Marx - The Key Ideas: Teach Yourself (Teach Yourself General) by Hands Gill
Author:Hands, Gill [Hands, Gill]
Language: eng
Format: epub
ISBN: 9781444129571
Publisher: Hodder & Stoughton
Published: 2010-02-26T00:00:00+00:00
Exploitation
Alienation is connected to exploitation by the capitalist. Marx saw the exploitation of one class by another as a fundamental part of an industrialized capitalist society. Marx believed that there had always been exploitation but it was only under the capitalist system that exploiting others became the normal way of working. In Chapter 4 we saw that the capitalists hold the balance of power. They are able to make a profit from the surplus value because they own the means of production. The worker is not aware of the fact that he is being exploited. He believes the capitalist has a right to the surplus value that is produced because he believes that is just the way things are, or part of human nature. This kind of exploitation is not really visible, unlike the more common forms of exploitation such as making people work long hours, child labour and difficult and dangerous working practices and conditions.
In the introduction to Das Kapital Marx says that he has not painted a picture of capitalists and landlords in a ‘rosy light’. There are many examples of explicit exploitation of workers given as examples in the book. Chapter 10, The Working Day, consists of mountains of evidence that Marx collected from reports and newspaper articles. Evidence includes children working in mines and heavy industry in appalling conditions, engine drivers working 21-hour shifts, and dressmakers and milliners forced to work in overcrowded sweatshops where they died of consumption. Capital is ‘vampire like’, writes Marx in the introduction, and it ‘sucks living labour’.
In the Victorian era the average age for death among the working classes was just 19 years. Marx records descriptions of the physical state of many of the workers in British industrial cities in Das Kapital; many of the examining doctors report on the undernourished and progressively stunted growth of the working classes.
Marx believed that a shorter working day would greatly benefit those people and in most democratic countries today there are laws to regulate the hours that people have to work. The workers who had to fight for improvements in working conditions by uniting against the capitalists found their inspiration in the works of Marx.

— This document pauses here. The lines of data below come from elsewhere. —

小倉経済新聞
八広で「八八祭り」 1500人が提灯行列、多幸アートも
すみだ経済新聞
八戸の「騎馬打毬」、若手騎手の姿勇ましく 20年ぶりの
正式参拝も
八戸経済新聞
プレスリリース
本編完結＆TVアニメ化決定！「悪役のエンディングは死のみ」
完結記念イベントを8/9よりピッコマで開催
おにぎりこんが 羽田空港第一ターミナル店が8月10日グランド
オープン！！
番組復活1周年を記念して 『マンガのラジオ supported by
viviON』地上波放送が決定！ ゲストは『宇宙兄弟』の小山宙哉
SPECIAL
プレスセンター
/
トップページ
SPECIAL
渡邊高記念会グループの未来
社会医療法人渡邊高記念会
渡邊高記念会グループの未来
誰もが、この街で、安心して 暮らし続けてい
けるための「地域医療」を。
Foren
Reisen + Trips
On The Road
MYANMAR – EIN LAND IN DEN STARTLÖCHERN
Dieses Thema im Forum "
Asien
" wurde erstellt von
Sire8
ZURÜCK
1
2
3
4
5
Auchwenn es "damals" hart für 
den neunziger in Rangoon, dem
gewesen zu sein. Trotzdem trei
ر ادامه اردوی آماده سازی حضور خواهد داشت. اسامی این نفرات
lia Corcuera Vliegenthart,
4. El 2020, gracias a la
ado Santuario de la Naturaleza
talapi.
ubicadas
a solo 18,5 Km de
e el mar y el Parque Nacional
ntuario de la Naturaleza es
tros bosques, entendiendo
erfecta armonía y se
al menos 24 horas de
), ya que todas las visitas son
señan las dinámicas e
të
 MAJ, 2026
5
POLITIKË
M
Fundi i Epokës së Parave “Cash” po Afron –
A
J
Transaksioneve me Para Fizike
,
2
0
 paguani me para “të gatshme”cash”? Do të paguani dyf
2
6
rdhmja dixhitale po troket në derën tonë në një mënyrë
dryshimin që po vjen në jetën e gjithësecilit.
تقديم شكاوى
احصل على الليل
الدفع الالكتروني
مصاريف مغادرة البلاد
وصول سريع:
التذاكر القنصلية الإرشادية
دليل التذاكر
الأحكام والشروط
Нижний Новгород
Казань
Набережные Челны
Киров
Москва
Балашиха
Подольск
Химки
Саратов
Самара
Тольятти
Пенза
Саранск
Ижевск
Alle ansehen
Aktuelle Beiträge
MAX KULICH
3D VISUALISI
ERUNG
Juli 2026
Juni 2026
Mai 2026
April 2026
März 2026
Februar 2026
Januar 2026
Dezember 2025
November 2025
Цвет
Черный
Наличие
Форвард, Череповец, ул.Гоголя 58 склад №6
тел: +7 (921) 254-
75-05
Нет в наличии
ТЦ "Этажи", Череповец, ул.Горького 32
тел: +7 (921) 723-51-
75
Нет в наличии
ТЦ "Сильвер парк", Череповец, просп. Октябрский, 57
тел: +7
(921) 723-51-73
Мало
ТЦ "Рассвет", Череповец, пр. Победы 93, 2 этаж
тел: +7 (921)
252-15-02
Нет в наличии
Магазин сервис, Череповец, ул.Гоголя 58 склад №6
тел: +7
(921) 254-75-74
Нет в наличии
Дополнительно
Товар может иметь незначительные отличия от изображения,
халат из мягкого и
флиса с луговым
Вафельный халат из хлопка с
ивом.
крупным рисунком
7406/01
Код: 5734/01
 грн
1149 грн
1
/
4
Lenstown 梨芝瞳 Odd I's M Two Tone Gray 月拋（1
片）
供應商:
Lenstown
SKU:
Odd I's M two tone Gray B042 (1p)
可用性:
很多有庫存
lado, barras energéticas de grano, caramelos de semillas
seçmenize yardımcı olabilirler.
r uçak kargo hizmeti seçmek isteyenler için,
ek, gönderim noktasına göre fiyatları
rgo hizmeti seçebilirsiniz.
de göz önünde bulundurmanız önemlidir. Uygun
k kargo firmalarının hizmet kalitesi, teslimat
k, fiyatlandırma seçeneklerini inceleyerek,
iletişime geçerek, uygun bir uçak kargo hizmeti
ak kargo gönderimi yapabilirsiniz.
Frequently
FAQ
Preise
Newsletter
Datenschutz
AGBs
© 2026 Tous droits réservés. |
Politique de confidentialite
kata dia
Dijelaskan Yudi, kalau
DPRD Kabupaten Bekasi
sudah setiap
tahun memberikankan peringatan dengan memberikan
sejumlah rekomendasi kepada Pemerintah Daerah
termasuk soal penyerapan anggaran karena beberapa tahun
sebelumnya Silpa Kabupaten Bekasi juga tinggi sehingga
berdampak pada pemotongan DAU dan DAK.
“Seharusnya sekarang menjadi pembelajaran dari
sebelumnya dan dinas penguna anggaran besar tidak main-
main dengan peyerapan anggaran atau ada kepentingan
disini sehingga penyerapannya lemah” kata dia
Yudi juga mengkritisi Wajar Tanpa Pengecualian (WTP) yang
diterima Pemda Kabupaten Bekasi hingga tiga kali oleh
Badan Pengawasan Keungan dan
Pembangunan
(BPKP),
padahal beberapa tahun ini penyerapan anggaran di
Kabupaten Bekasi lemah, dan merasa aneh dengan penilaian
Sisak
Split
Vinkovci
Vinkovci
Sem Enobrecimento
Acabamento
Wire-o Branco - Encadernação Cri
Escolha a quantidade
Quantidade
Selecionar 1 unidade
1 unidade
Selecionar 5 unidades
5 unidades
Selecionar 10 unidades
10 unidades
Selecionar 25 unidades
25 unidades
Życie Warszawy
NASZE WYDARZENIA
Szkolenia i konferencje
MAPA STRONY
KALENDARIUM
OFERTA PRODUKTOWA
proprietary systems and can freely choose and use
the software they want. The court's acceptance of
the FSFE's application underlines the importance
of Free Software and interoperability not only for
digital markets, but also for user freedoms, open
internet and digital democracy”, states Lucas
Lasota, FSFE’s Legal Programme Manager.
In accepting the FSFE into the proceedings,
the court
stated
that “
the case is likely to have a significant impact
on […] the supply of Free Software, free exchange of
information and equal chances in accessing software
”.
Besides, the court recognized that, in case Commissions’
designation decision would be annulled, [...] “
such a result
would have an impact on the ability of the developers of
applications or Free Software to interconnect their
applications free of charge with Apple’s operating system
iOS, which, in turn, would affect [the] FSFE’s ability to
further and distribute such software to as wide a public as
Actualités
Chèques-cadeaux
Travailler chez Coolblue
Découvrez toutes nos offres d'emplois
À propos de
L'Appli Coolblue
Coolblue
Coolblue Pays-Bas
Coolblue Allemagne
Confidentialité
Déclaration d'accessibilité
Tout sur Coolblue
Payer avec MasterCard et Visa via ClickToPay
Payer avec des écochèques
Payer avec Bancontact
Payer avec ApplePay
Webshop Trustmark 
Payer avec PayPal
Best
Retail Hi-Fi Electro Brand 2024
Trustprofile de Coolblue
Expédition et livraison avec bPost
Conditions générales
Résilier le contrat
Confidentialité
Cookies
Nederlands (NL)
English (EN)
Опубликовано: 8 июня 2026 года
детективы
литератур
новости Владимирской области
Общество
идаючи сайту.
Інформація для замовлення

Marx did not make overt moral judgements on the capitalists; he tried to distance himself from any moral commentary in his writing and tried to keep true to the idea of objective materialism. He saw Das Kapital as a scientific study. However, anyone who writes in such an emotive way as Marx does, comparing capitalists to ‘werewolves’ and ‘vampires’ (as he does in Das Kapital) is obviously not in favour of capitalism as a system and is making a moral statement. Marx applauded those who did their best to alleviate working conditions but he believed that both worker and capitalist alike are victims of the system. The capitalist is only a part of the society around him and has no choice but to continue with things the way they are, for even if a factory owner were to give away his goods and his factory somebody else would take his place.